» **Stored data**:

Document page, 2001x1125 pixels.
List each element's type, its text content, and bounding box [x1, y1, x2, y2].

* * *

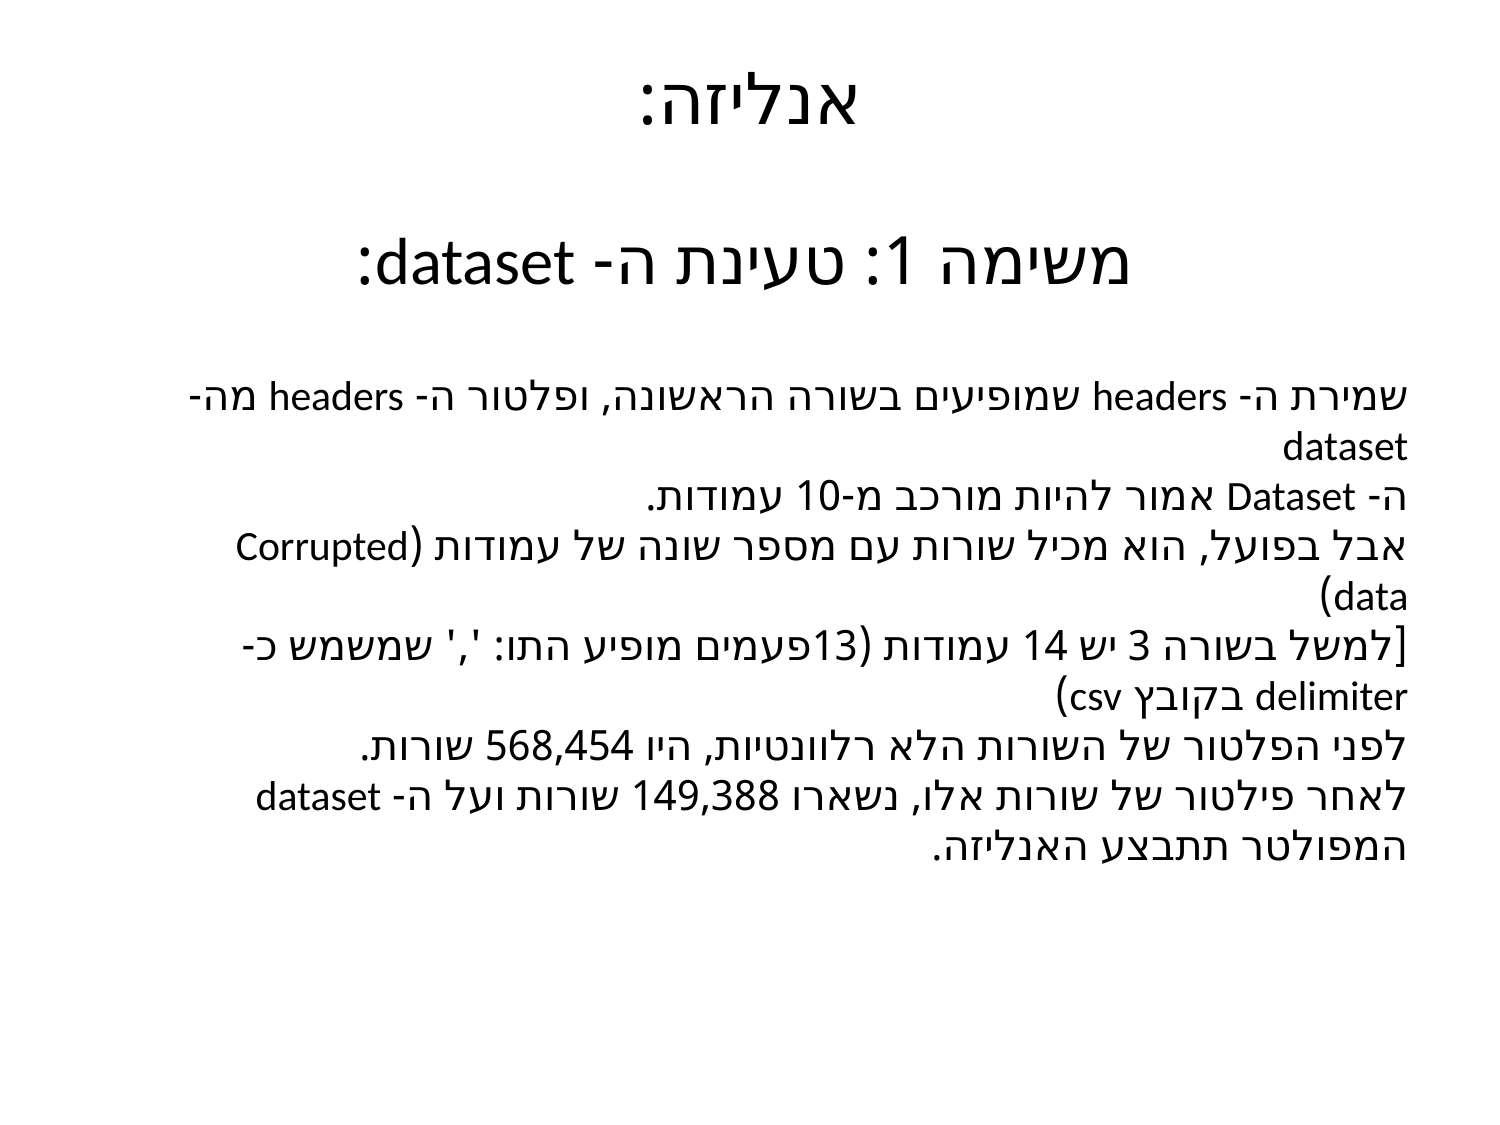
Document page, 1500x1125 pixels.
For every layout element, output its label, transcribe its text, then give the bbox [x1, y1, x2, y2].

* * *

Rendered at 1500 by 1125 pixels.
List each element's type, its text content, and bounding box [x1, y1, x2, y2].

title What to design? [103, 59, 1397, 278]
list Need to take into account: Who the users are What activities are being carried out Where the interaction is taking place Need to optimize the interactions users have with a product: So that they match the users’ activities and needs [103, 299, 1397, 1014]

» **Directions**:
Once you have located every line with the word "pixels" in the material above, list those lines.

» **Exercise answer**:
Document page, 2001x1125 pixels.
Document page, 1500x1125 pixels.
Rendered at 1500 by 1125 pixels.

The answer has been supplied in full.